### QUESTIONS
a) Copy the part of the SwissSign help text between "You need the" and "a handwritten signature.", inclusive.
b) Translate this sentence from the SwissSign help text into Spanish: "You need the corresponding private key in order to decrypt the data."

### PAGE TEXT

    These deadlines are standard values and may be subject to extraordinary exceptions (eg. important workload of the registration authority). In addition, processing time for countries, in which SwissSign has not yet issued certificates, may exceed the indicated deadlines.

  • I have received a new certificate, and can no longer read my encrypted data[x]

    You need the corresponding private key in order to decrypt the data. You must make sure that your old encryption certificate is still imported in your browser. This is the only way to decrypt data that was encrypted using your old certificate. If the certificate no longer exists in your browser, log in to your SwissSign profile and re-import the certificate. To do this, you will need the 16-character password you entered when you created the certificate.

  • I’ve forgotten the pass phrase for my user account on swisssign.net, what do I do? [x]

    Contact your RA. Send us a digitally-signed e-mail to identify@swisssign.com

    We can identify you from your signature and can then set a new password. If you are unable to sign an e-mail digitally, send us a request by post including a copy of your ID card or passport and a handwritten signature.

[Records from a data collection]
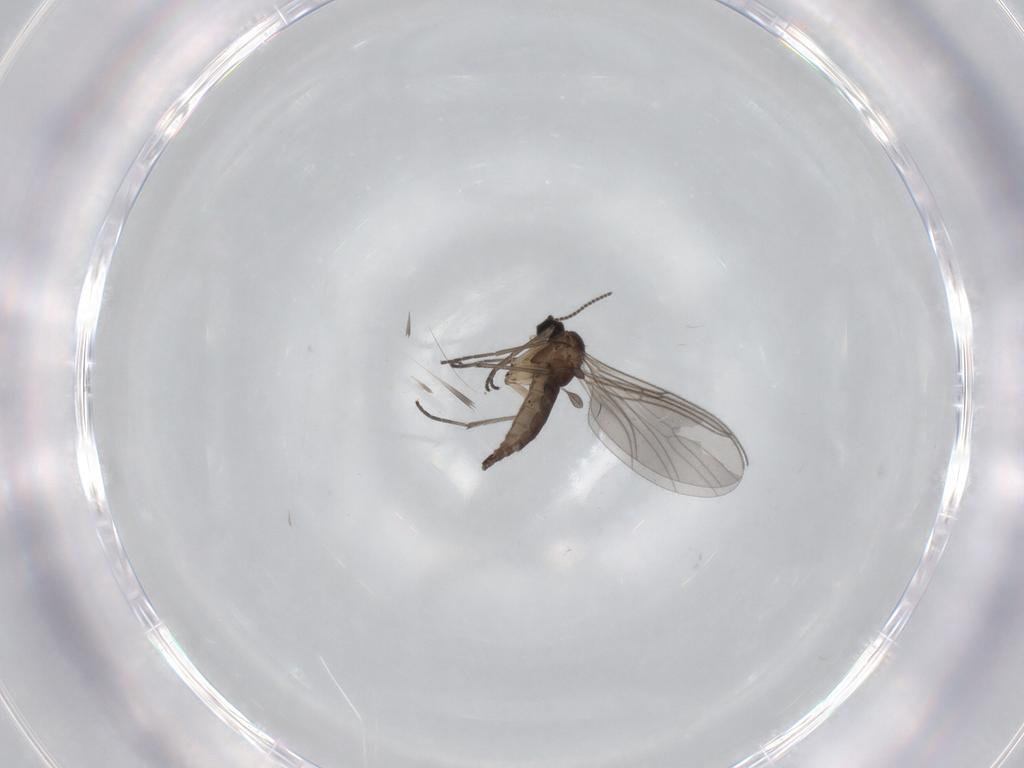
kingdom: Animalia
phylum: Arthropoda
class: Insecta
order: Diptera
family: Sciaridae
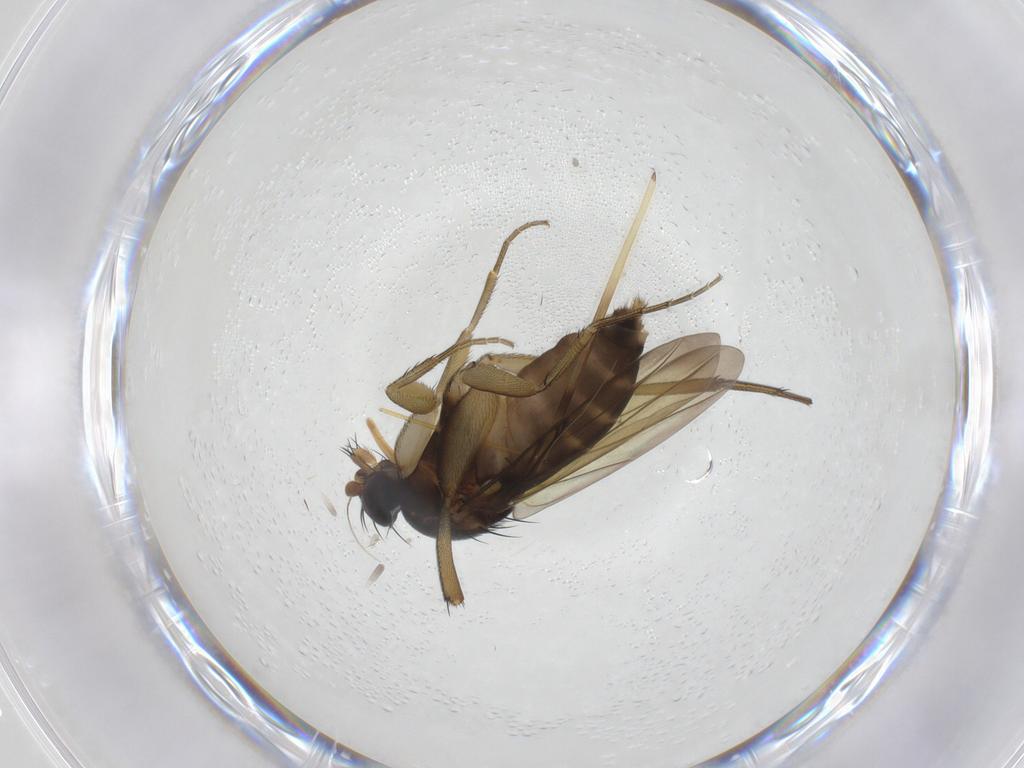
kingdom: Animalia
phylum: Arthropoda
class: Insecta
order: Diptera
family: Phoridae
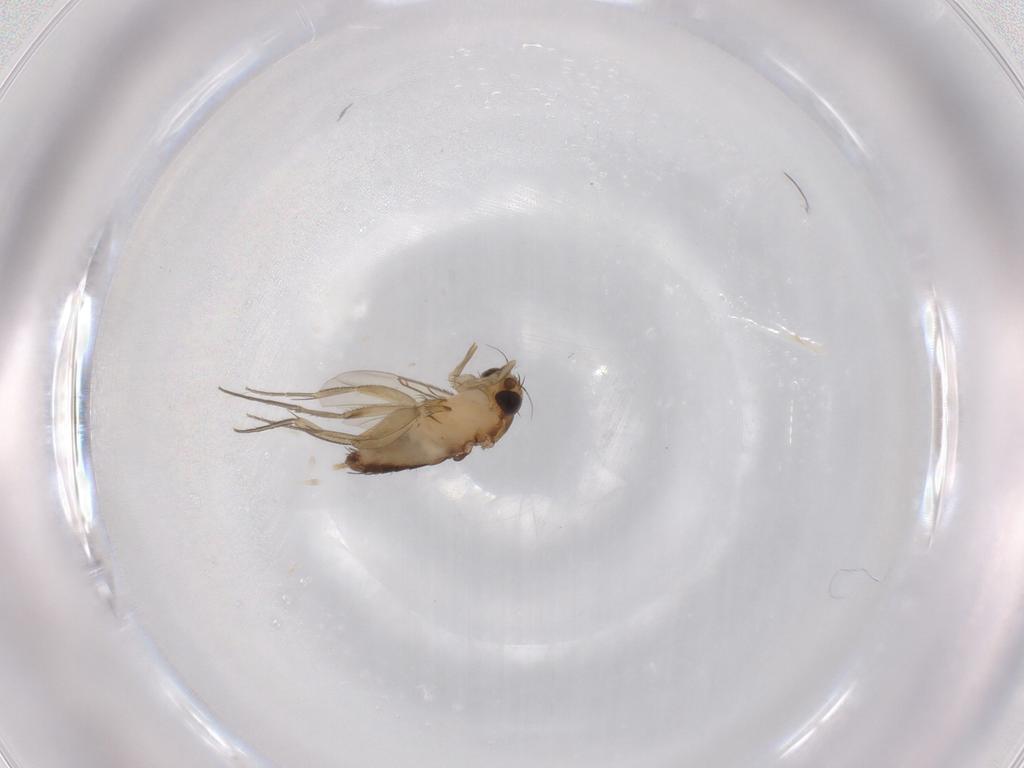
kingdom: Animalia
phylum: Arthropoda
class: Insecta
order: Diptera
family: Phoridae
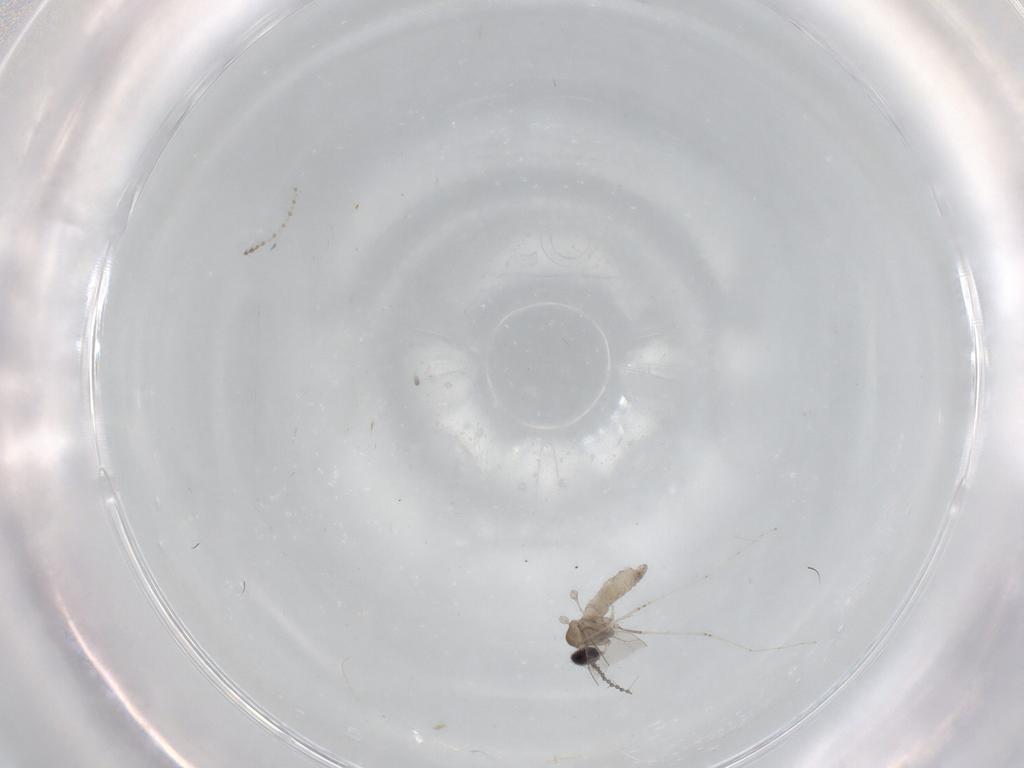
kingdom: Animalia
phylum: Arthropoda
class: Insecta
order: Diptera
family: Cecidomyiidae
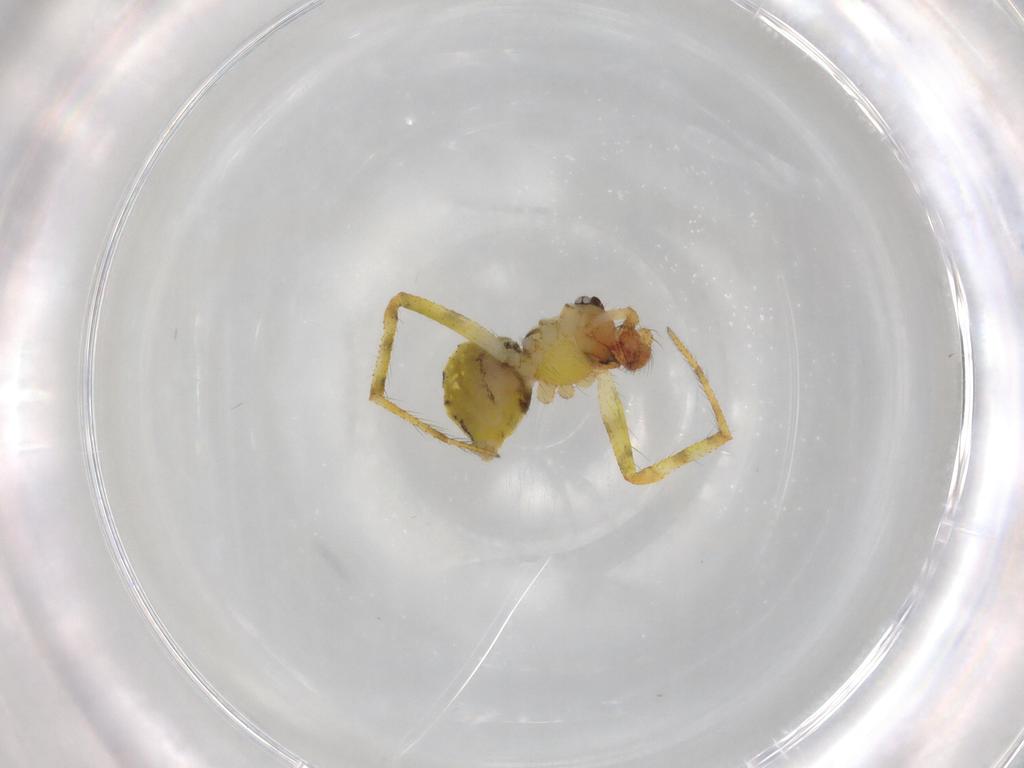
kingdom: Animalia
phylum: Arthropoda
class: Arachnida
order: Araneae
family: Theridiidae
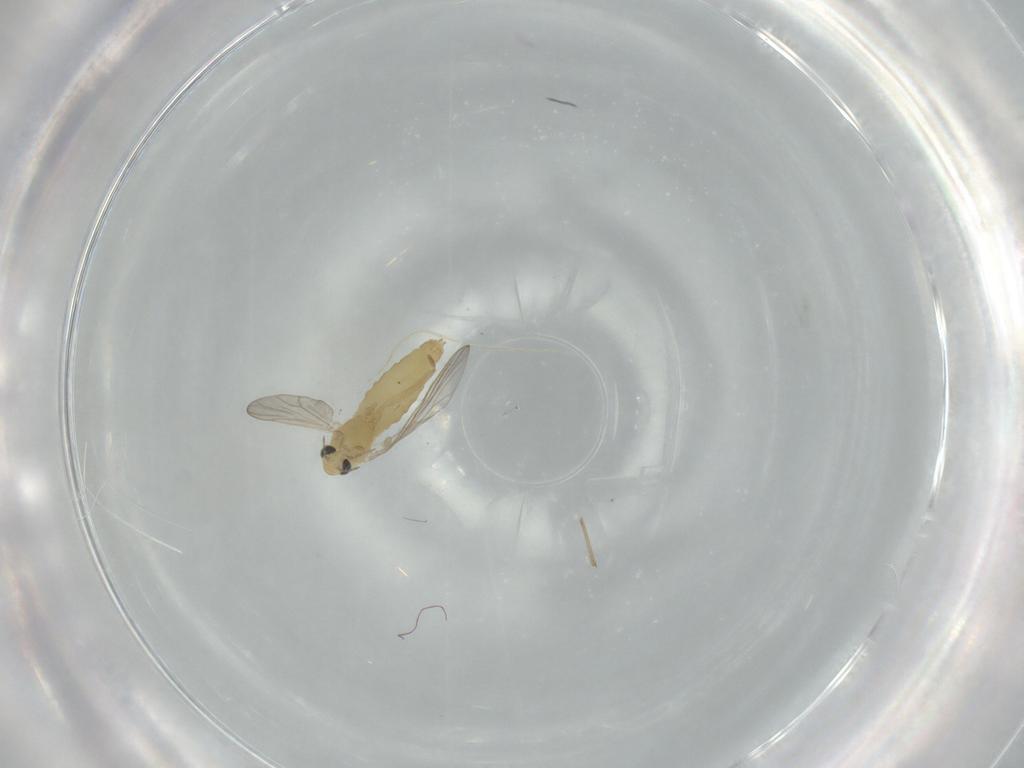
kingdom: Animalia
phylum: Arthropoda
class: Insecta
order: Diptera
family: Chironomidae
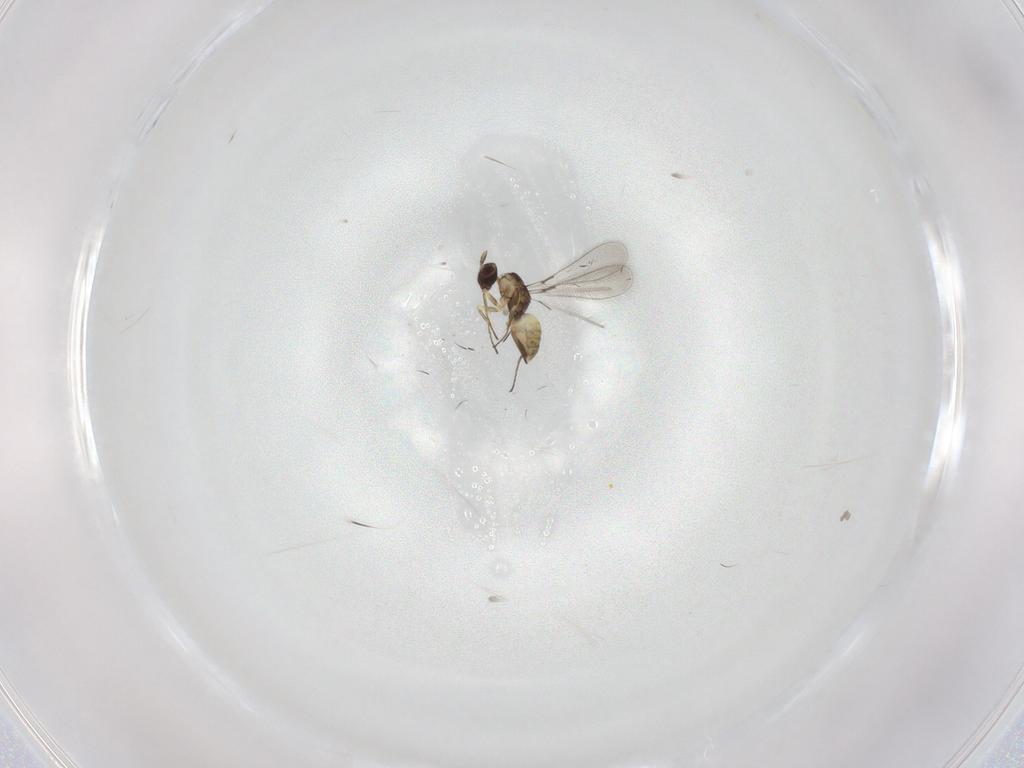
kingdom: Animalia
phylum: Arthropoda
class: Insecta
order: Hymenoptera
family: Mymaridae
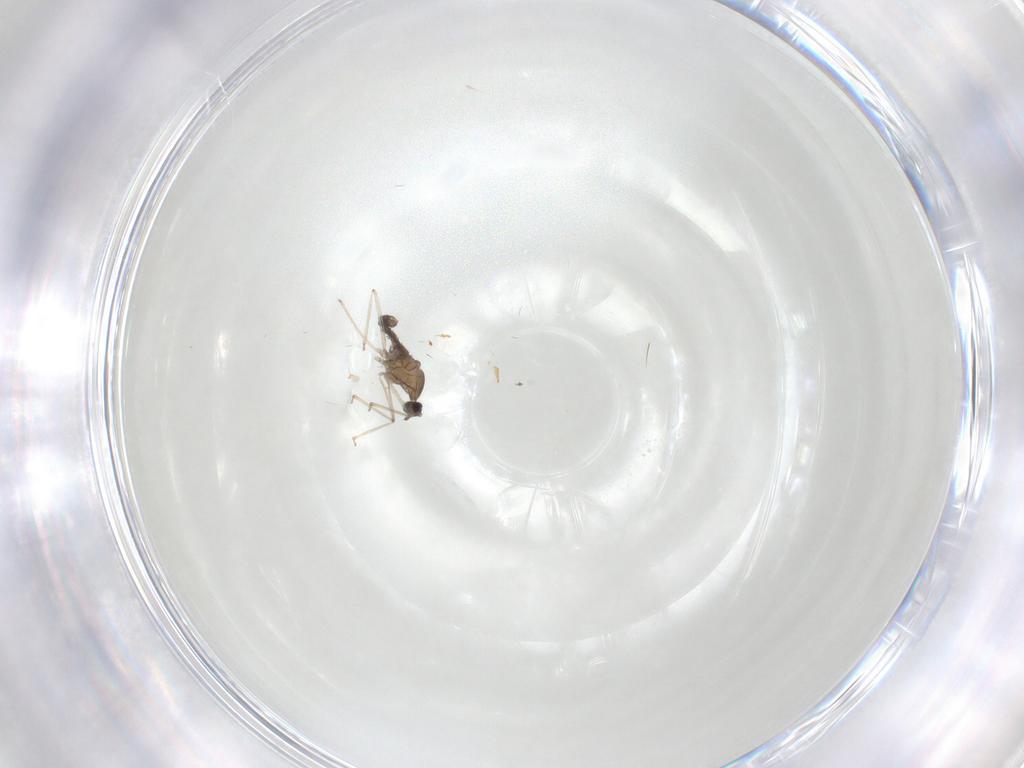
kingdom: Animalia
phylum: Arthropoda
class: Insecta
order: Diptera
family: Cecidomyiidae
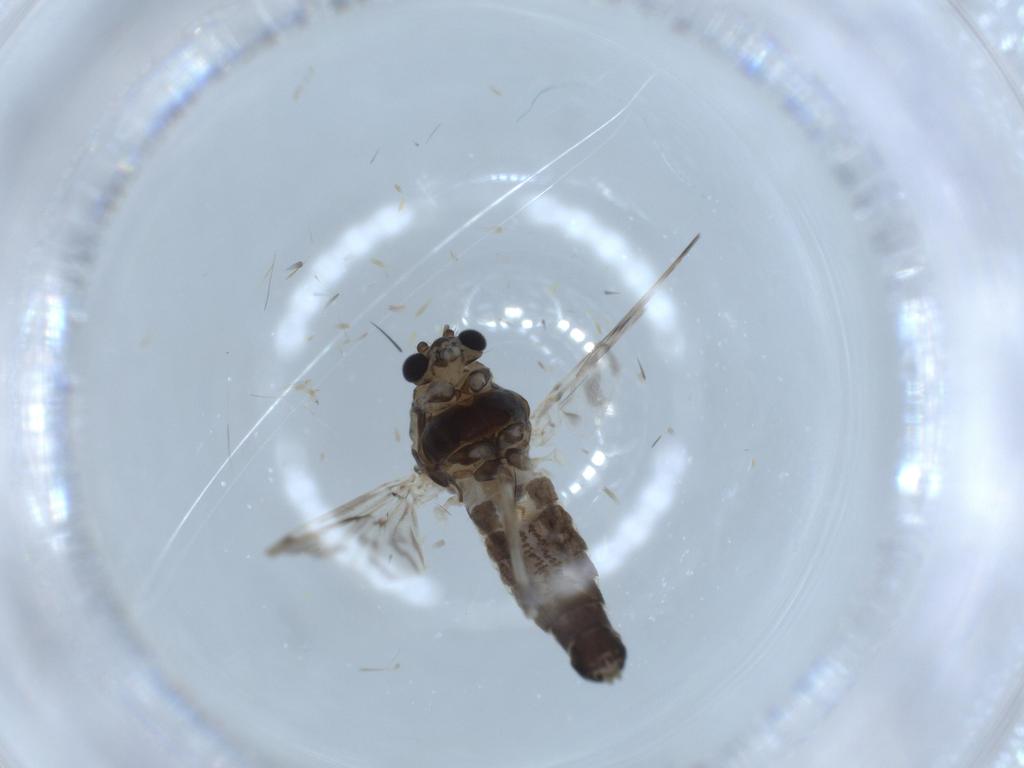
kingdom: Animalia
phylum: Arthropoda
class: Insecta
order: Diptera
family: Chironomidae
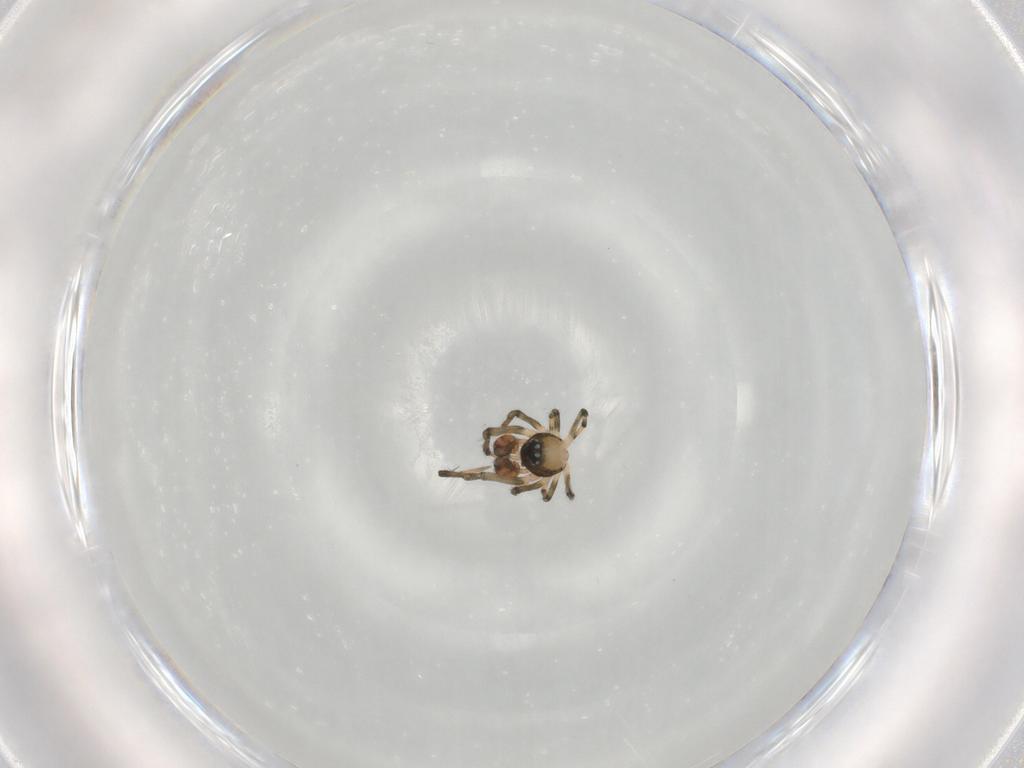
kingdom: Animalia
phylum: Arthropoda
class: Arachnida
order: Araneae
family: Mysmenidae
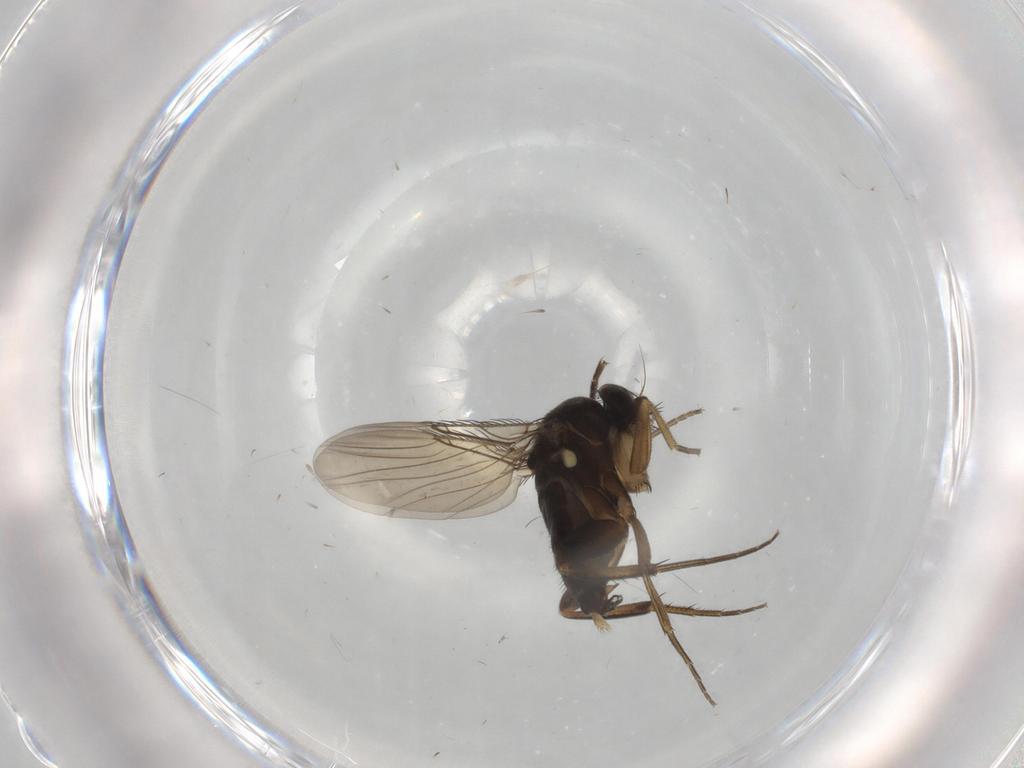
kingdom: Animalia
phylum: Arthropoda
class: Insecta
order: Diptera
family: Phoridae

### RESULTS OF THE EXERCISE
a)
You need the corresponding private key in order to decrypt the data. You must make sure that your old encryption certificate is still imported in your browser. This is the only way to decrypt data that was encrypted using your old certificate. If the certificate no longer exists in your browser, log in to your SwissSign profile and re-import the certificate. To do this, you will need the 16-character password you entered when you created the certificate.

  • I’ve forgotten the pass phrase for my user account on swisssign.net, what do I do? [x]

    Contact your RA. Send us a digitally-signed e-mail to identify@swisssign.com

    We can identify you from your signature and can then set a new password. If you are unable to sign an e-mail digitally, send us a request by post including a copy of your ID card or passport and a handwritten signature.

b) Necesita la clave privada correspondiente para descifrar los datos.